[YOUR INSTRUCTIONS] Print verbatim the lines from the beginning of the entries through the line containing "X123952000Y-65913000D03*", both ends included. Pictures should be left out.

Data entries:
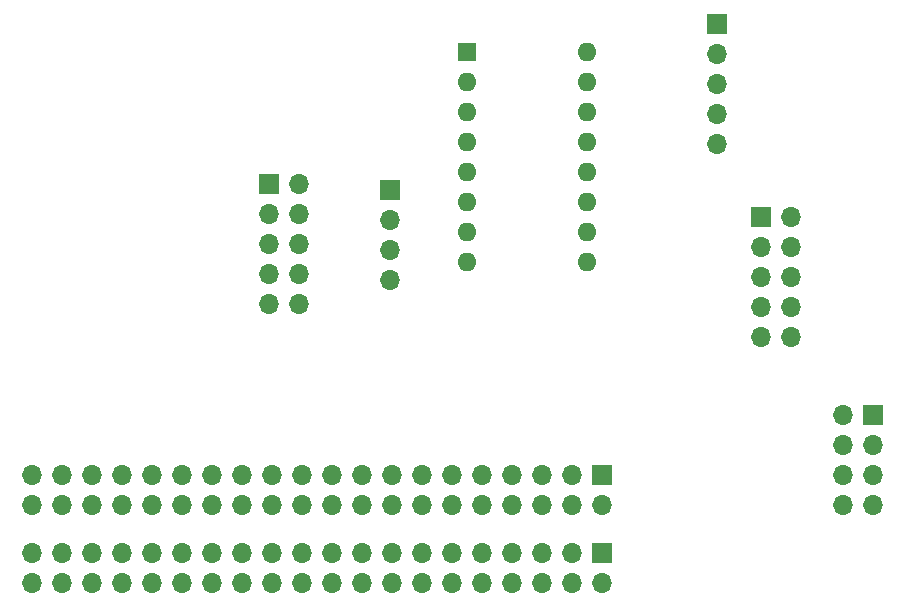
<source format=gbr>
%TF.GenerationSoftware,KiCad,Pcbnew,(5.1.9)-1*%
%TF.CreationDate,2022-08-11T12:06:35+02:00*%
%TF.ProjectId,raspi-shield,72617370-692d-4736-9869-656c642e6b69,rev?*%
%TF.SameCoordinates,Original*%
%TF.FileFunction,Soldermask,Bot*%
%TF.FilePolarity,Negative*%
%FSLAX46Y46*%
G04 Gerber Fmt 4.6, Leading zero omitted, Abs format (unit mm)*
G04 Created by KiCad (PCBNEW (5.1.9)-1) date 2022-08-11 12:06:35*
%MOMM*%
%LPD*%
G01*
G04 APERTURE LIST*
%ADD10O,1.600000X1.600000*%
%ADD11R,1.600000X1.600000*%
%ADD12O,1.700000X1.700000*%
%ADD13R,1.700000X1.700000*%
G04 APERTURE END LIST*
D10*
%TO.C,U1*%
X134112000Y-48133000D03*
X123952000Y-65913000D03*
X134112000Y-50673000D03*
X123952000Y-63373000D03*
X134112000Y-53213000D03*
X123952000Y-60833000D03*
X134112000Y-55753000D03*
X123952000Y-58293000D03*
X134112000Y-58293000D03*
X123952000Y-55753000D03*
X134112000Y-60833000D03*
X123952000Y-53213000D03*
X134112000Y-63373000D03*
X123952000Y-50673000D03*
X134112000Y-65913000D03*
D11*
X123952000Y-48133000D03*
%TD*%
D12*
%TO.C,J7*%
X87122000Y-86487000D03*
X87122000Y-83947000D03*
X89662000Y-86487000D03*
X89662000Y-83947000D03*
X92202000Y-86487000D03*
X92202000Y-83947000D03*
X94742000Y-86487000D03*
X94742000Y-83947000D03*
X97282000Y-86487000D03*
X97282000Y-83947000D03*
X99822000Y-86487000D03*
X99822000Y-83947000D03*
X102362000Y-86487000D03*
X102362000Y-83947000D03*
X104902000Y-86487000D03*
X104902000Y-83947000D03*
X107442000Y-86487000D03*
X107442000Y-83947000D03*
X109982000Y-86487000D03*
X109982000Y-83947000D03*
X112522000Y-86487000D03*
X112522000Y-83947000D03*
X115062000Y-86487000D03*
X115062000Y-83947000D03*
X117602000Y-86487000D03*
X117602000Y-83947000D03*
X120142000Y-86487000D03*
X120142000Y-83947000D03*
X122682000Y-86487000D03*
X122682000Y-83947000D03*
X125222000Y-86487000D03*
X125222000Y-83947000D03*
X127762000Y-86487000D03*
X127762000Y-83947000D03*
X130302000Y-86487000D03*
X130302000Y-83947000D03*
X132842000Y-86487000D03*
X132842000Y-83947000D03*
X135382000Y-86487000D03*
D13*
X135382000Y-83947000D03*
%TD*%
D12*
%TO.C,J6*%
X87122000Y-93091000D03*
X87122000Y-90551000D03*
X89662000Y-93091000D03*
X89662000Y-90551000D03*
X92202000Y-93091000D03*
X92202000Y-90551000D03*
X94742000Y-93091000D03*
X94742000Y-90551000D03*
X97282000Y-93091000D03*
X97282000Y-90551000D03*
X99822000Y-93091000D03*
X99822000Y-90551000D03*
X102362000Y-93091000D03*
X102362000Y-90551000D03*
X104902000Y-93091000D03*
X104902000Y-90551000D03*
X107442000Y-93091000D03*
X107442000Y-90551000D03*
X109982000Y-93091000D03*
X109982000Y-90551000D03*
X112522000Y-93091000D03*
X112522000Y-90551000D03*
X115062000Y-93091000D03*
X115062000Y-90551000D03*
X117602000Y-93091000D03*
X117602000Y-90551000D03*
X120142000Y-93091000D03*
X120142000Y-90551000D03*
X122682000Y-93091000D03*
X122682000Y-90551000D03*
X125222000Y-93091000D03*
X125222000Y-90551000D03*
X127762000Y-93091000D03*
X127762000Y-90551000D03*
X130302000Y-93091000D03*
X130302000Y-90551000D03*
X132842000Y-93091000D03*
X132842000Y-90551000D03*
X135382000Y-93091000D03*
D13*
X135382000Y-90551000D03*
%TD*%
D12*
%TO.C,J5*%
X151384000Y-72263000D03*
X148844000Y-72263000D03*
X151384000Y-69723000D03*
X148844000Y-69723000D03*
X151384000Y-67183000D03*
X148844000Y-67183000D03*
X151384000Y-64643000D03*
X148844000Y-64643000D03*
X151384000Y-62103000D03*
D13*
X148844000Y-62103000D03*
%TD*%
D12*
%TO.C,J4*%
X155829000Y-86487000D03*
X158369000Y-86487000D03*
X155829000Y-83947000D03*
X158369000Y-83947000D03*
X155829000Y-81407000D03*
X158369000Y-81407000D03*
X155829000Y-78867000D03*
D13*
X158369000Y-78867000D03*
%TD*%
D12*
%TO.C,J3*%
X117475000Y-67437000D03*
X117475000Y-64897000D03*
X117475000Y-62357000D03*
D13*
X117475000Y-59817000D03*
%TD*%
D12*
%TO.C,J2*%
X145161000Y-55880000D03*
X145161000Y-53340000D03*
X145161000Y-50800000D03*
X145161000Y-48260000D03*
D13*
X145161000Y-45720000D03*
%TD*%
D12*
%TO.C,J1*%
X109728000Y-69469000D03*
X107188000Y-69469000D03*
X109728000Y-66929000D03*
X107188000Y-66929000D03*
X109728000Y-64389000D03*
X107188000Y-64389000D03*
X109728000Y-61849000D03*
X107188000Y-61849000D03*
X109728000Y-59309000D03*
D13*
X107188000Y-59309000D03*
%TD*%
M02*

</source>
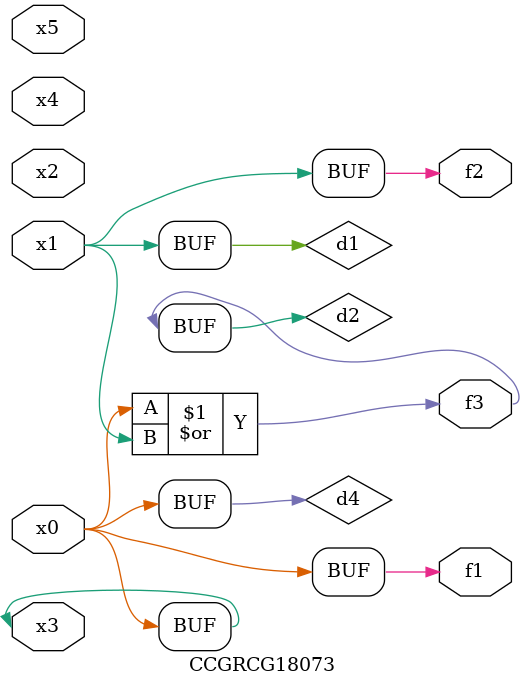
<source format=v>
module CCGRCG18073(
	input x0, x1, x2, x3, x4, x5,
	output f1, f2, f3
);

	wire d1, d2, d3, d4;

	and (d1, x1);
	or (d2, x0, x1);
	nand (d3, x0, x5);
	buf (d4, x0, x3);
	assign f1 = d4;
	assign f2 = d1;
	assign f3 = d2;
endmodule

</source>
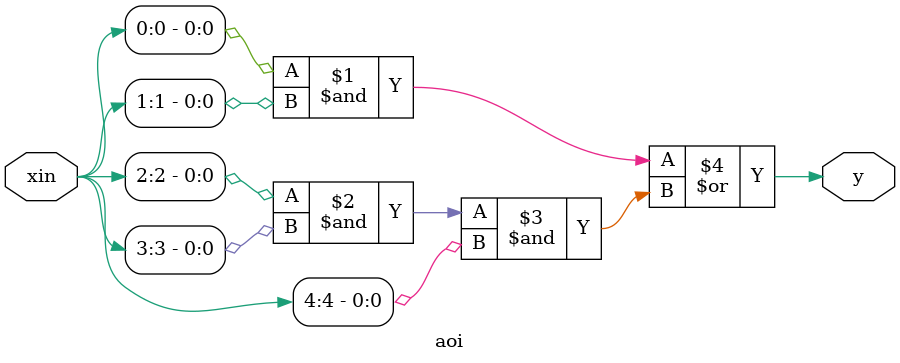
<source format=v>

module aoi(input [4:0] xin, output y);

assign y = (xin[0] & xin[1]) | (xin[2] & xin[3] & xin[4]);

endmodule
</source>
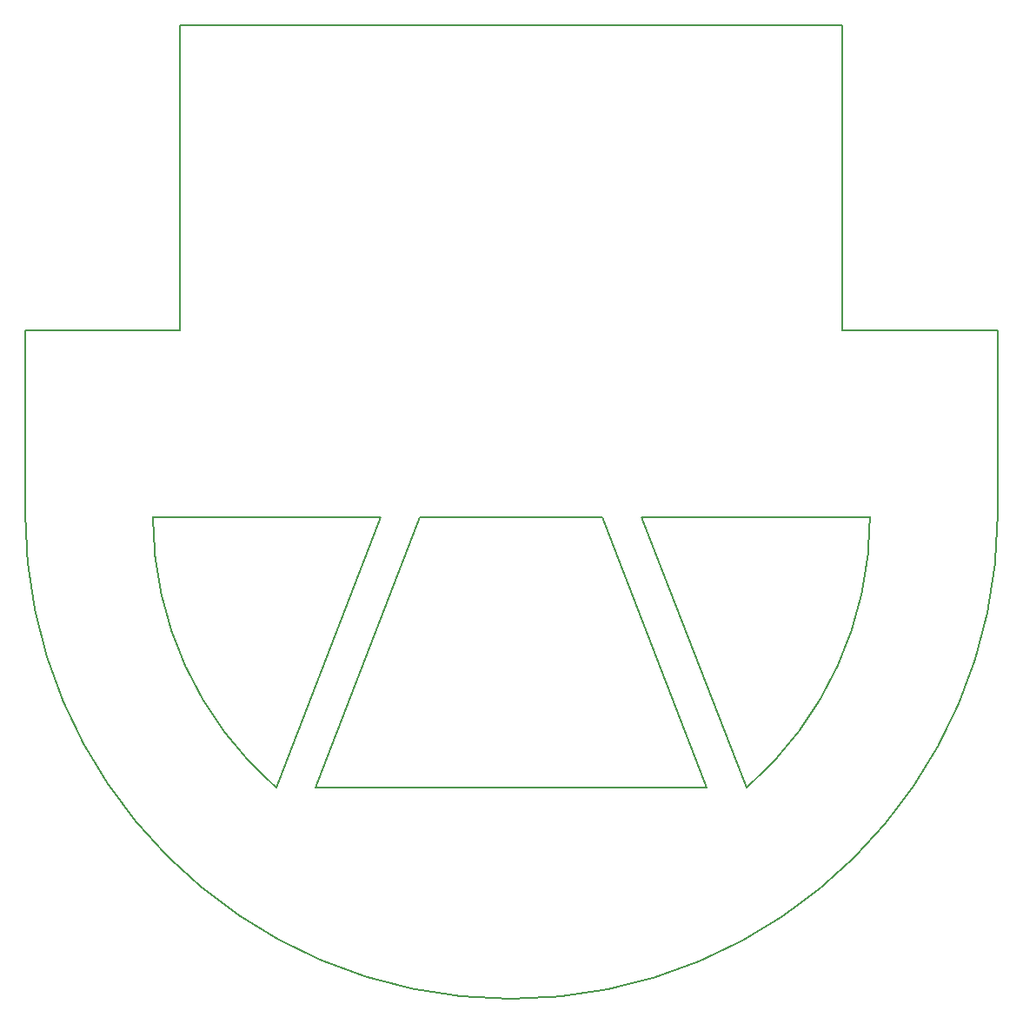
<source format=gbr>
G04 #@! TF.GenerationSoftware,KiCad,Pcbnew,(5.0.0-3-g5ebb6b6)*
G04 #@! TF.CreationDate,2019-09-08T00:47:12-07:00*
G04 #@! TF.ProjectId,mouse,6D6F7573652E6B696361645F70636200,rev?*
G04 #@! TF.SameCoordinates,Original*
G04 #@! TF.FileFunction,Profile,NP*
%FSLAX46Y46*%
G04 Gerber Fmt 4.6, Leading zero omitted, Abs format (unit mm)*
G04 Created by KiCad (PCBNEW (5.0.0-3-g5ebb6b6)) date Sunday, September 08, 2019 at 12:47:12 AM*
%MOMM*%
%LPD*%
G01*
G04 APERTURE LIST*
%ADD10C,0.150000*%
%ADD11C,0.200000*%
G04 APERTURE END LIST*
D10*
X167335200Y-102819200D02*
X149606000Y-102819200D01*
X171196000Y-102819200D02*
X193446400Y-102819200D01*
X177546000Y-129184400D02*
X167335200Y-102819200D01*
X181406800Y-129184400D02*
X171196000Y-102819200D01*
X149606000Y-102819200D02*
X139395200Y-129184400D01*
D11*
X135636000Y-129184400D02*
X145796000Y-102819200D01*
D10*
X177546000Y-129184400D02*
X139395200Y-129184400D01*
D11*
X181417757Y-129156997D02*
G75*
G03X193421000Y-102806500I-22921757J26350497D01*
G01*
X135623035Y-129199360D02*
G75*
G02X123571000Y-102806500I22872965J26392860D01*
G01*
D10*
X145796000Y-102819200D02*
X123571000Y-102806500D01*
X205867000Y-84582000D02*
X190754000Y-84582000D01*
X205867000Y-102616000D02*
X205867000Y-84582000D01*
X190754000Y-54864000D02*
X190754000Y-84582000D01*
X126238000Y-54864000D02*
X190754000Y-54864000D01*
X126238000Y-84582000D02*
X126238000Y-54864000D01*
X111125000Y-84582000D02*
X126238000Y-84582000D01*
X111125000Y-102362000D02*
X111125000Y-84582000D01*
X205866319Y-102615996D02*
G75*
G02X111125000Y-102362000I-47370319J253996D01*
G01*
M02*

</source>
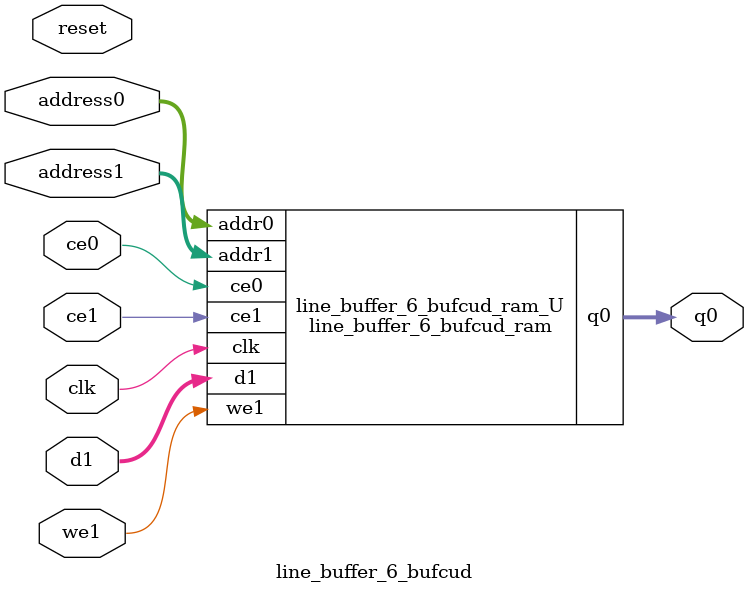
<source format=v>

`timescale 1 ns / 1 ps
module line_buffer_6_bufcud_ram (addr0, ce0, q0, addr1, ce1, d1, we1,  clk);

parameter DWIDTH = 16;
parameter AWIDTH = 12;
parameter MEM_SIZE = 2080;

input[AWIDTH-1:0] addr0;
input ce0;
output reg[DWIDTH-1:0] q0;
input[AWIDTH-1:0] addr1;
input ce1;
input[DWIDTH-1:0] d1;
input we1;
input clk;

(* ram_style = "block" *)reg [DWIDTH-1:0] ram[0:MEM_SIZE-1];




always @(posedge clk)  
begin 
    if (ce0) 
    begin
            q0 <= ram[addr0];
    end
end


always @(posedge clk)  
begin 
    if (ce1) 
    begin
        if (we1) 
        begin 
            ram[addr1] <= d1; 
        end 
    end
end


endmodule


`timescale 1 ns / 1 ps
module line_buffer_6_bufcud(
    reset,
    clk,
    address0,
    ce0,
    q0,
    address1,
    ce1,
    we1,
    d1);

parameter DataWidth = 32'd16;
parameter AddressRange = 32'd2080;
parameter AddressWidth = 32'd12;
input reset;
input clk;
input[AddressWidth - 1:0] address0;
input ce0;
output[DataWidth - 1:0] q0;
input[AddressWidth - 1:0] address1;
input ce1;
input we1;
input[DataWidth - 1:0] d1;



line_buffer_6_bufcud_ram line_buffer_6_bufcud_ram_U(
    .clk( clk ),
    .addr0( address0 ),
    .ce0( ce0 ),
    .q0( q0 ),
    .addr1( address1 ),
    .ce1( ce1 ),
    .d1( d1 ),
    .we1( we1 ));

endmodule


</source>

[YOUR SOLUTION]
<source format=gbr>
%TF.GenerationSoftware,KiCad,Pcbnew,(5.1.9)-1*%
%TF.CreationDate,2022-08-11T12:06:35+02:00*%
%TF.ProjectId,raspi-shield,72617370-692d-4736-9869-656c642e6b69,rev?*%
%TF.SameCoordinates,Original*%
%TF.FileFunction,Soldermask,Bot*%
%TF.FilePolarity,Negative*%
%FSLAX46Y46*%
G04 Gerber Fmt 4.6, Leading zero omitted, Abs format (unit mm)*
G04 Created by KiCad (PCBNEW (5.1.9)-1) date 2022-08-11 12:06:35*
%MOMM*%
%LPD*%
G01*
G04 APERTURE LIST*
%ADD10O,1.600000X1.600000*%
%ADD11R,1.600000X1.600000*%
%ADD12O,1.700000X1.700000*%
%ADD13R,1.700000X1.700000*%
G04 APERTURE END LIST*
D10*
%TO.C,U1*%
X134112000Y-48133000D03*
X123952000Y-65913000D03*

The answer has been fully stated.